[Data records]
※ ※ ※

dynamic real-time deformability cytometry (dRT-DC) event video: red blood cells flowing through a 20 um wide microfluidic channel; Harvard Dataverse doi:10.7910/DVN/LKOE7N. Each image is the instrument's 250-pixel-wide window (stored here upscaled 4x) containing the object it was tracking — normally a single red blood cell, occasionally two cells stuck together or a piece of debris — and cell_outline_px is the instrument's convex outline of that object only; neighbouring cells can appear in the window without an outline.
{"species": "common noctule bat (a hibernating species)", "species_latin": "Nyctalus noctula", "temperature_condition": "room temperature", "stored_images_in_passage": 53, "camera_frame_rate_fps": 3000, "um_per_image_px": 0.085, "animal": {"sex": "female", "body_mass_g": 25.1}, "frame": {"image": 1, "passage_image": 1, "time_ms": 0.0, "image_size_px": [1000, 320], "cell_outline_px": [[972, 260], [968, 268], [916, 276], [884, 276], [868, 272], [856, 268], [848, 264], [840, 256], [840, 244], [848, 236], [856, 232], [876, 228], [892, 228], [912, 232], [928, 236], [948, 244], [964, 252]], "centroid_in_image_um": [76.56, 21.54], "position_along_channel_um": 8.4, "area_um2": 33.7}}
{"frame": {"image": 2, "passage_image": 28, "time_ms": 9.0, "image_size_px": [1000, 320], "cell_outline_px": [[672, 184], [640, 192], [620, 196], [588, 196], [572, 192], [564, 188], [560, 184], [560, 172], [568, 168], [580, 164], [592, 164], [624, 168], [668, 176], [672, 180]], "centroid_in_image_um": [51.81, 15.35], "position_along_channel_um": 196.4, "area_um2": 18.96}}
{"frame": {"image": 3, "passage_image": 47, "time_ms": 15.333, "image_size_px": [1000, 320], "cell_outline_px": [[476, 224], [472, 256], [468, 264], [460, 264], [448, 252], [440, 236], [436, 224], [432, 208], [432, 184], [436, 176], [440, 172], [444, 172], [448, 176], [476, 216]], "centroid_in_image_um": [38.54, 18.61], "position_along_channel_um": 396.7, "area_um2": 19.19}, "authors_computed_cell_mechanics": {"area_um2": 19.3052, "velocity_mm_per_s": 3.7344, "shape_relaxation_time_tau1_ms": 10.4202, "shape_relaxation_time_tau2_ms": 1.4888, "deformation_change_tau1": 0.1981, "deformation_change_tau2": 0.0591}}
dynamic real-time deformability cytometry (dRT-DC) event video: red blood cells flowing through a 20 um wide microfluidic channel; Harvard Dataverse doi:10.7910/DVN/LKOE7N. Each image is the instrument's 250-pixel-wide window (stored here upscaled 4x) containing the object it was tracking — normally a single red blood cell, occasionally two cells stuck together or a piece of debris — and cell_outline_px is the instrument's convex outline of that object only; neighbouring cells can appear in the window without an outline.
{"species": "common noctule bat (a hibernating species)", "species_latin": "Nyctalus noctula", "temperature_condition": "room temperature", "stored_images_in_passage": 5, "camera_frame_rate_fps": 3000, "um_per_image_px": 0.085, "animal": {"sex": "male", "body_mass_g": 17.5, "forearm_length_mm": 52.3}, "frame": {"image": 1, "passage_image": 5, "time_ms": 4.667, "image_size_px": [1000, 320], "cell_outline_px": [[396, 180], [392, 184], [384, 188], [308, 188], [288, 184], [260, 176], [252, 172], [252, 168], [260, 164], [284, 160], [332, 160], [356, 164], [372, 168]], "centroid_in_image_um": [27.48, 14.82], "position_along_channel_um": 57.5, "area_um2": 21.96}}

※ ※ ※

▶ What you have to do
Output an exact copy of each record.

▶ Answer to the problem
dynamic real-time deformability cytometry (dRT-DC) event video: red blood cells flowing through a 20 um wide microfluidic channel; Harvard Dataverse doi:10.7910/DVN/LKOE7N. Each image is the instrument's 250-pixel-wide window (stored here upscaled 4x) containing the object it was tracking — normally a single red blood cell, occasionally two cells stuck together or a piece of debris — and cell_outline_px is the instrument's convex outline of that object only; neighbouring cells can appear in the window without an outline.
{"species": "common noctule bat (a hibernating species)", "species_latin": "Nyctalus noctula", "temperature_condition": "room temperature", "stored_images_in_passage": 53, "camera_frame_rate_fps": 3000, "um_per_image_px": 0.085, "animal": {"sex": "female", "body_mass_g": 25.1}, "frame": {"image": 1, "passage_image": 1, "time_ms": 0.0, "image_size_px": [1000, 320], "cell_outline_px": [[972, 260], [968, 268], [916, 276], [884, 276], [868, 272], [856, 268], [848, 264], [840, 256], [840, 244], [848, 236], [856, 232], [876, 228], [892, 228], [912, 232], [928, 236], [948, 244], [964, 252]], "centroid_in_image_um": [76.56, 21.54], "position_along_channel_um": 8.4, "area_um2": 33.7}}
{"frame": {"image": 2, "passage_image": 28, "time_ms": 9.0, "image_size_px": [1000, 320], "cell_outline_px": [[672, 184], [640, 192], [620, 196], [588, 196], [572, 192], [564, 188], [560, 184], [560, 172], [568, 168], [580, 164], [592, 164], [624, 168], [668, 176], [672, 180]], "centroid_in_image_um": [51.81, 15.35], "position_along_channel_um": 196.4, "area_um2": 18.96}}
{"frame": {"image": 3, "passage_image": 47, "time_ms": 15.333, "image_size_px": [1000, 320], "cell_outline_px": [[476, 224], [472, 256], [468, 264], [460, 264], [448, 252], [440, 236], [436, 224], [432, 208], [432, 184], [436, 176], [440, 172], [444, 172], [448, 176], [476, 216]], "centroid_in_image_um": [38.54, 18.61], "position_along_channel_um": 396.7, "area_um2": 19.19}, "authors_computed_cell_mechanics": {"area_um2": 19.3052, "velocity_mm_per_s": 3.7344, "shape_relaxation_time_tau1_ms": 10.4202, "shape_relaxation_time_tau2_ms": 1.4888, "deformation_change_tau1": 0.1981, "deformation_change_tau2": 0.0591}}
dynamic real-time deformability cytometry (dRT-DC) event video: red blood cells flowing through a 20 um wide microfluidic channel; Harvard Dataverse doi:10.7910/DVN/LKOE7N. Each image is the instrument's 250-pixel-wide window (stored here upscaled 4x) containing the object it was tracking — normally a single red blood cell, occasionally two cells stuck together or a piece of debris — and cell_outline_px is the instrument's convex outline of that object only; neighbouring cells can appear in the window without an outline.
{"species": "common noctule bat (a hibernating species)", "species_latin": "Nyctalus noctula", "temperature_condition": "room temperature", "stored_images_in_passage": 5, "camera_frame_rate_fps": 3000, "um_per_image_px": 0.085, "animal": {"sex": "male", "body_mass_g": 17.5, "forearm_length_mm": 52.3}, "frame": {"image": 1, "passage_image": 5, "time_ms": 4.667, "image_size_px": [1000, 320], "cell_outline_px": [[396, 180], [392, 184], [384, 188], [308, 188], [288, 184], [260, 176], [252, 172], [252, 168], [260, 164], [284, 160], [332, 160], [356, 164], [372, 168]], "centroid_in_image_um": [27.48, 14.82], "position_along_channel_um": 57.5, "area_um2": 21.96}}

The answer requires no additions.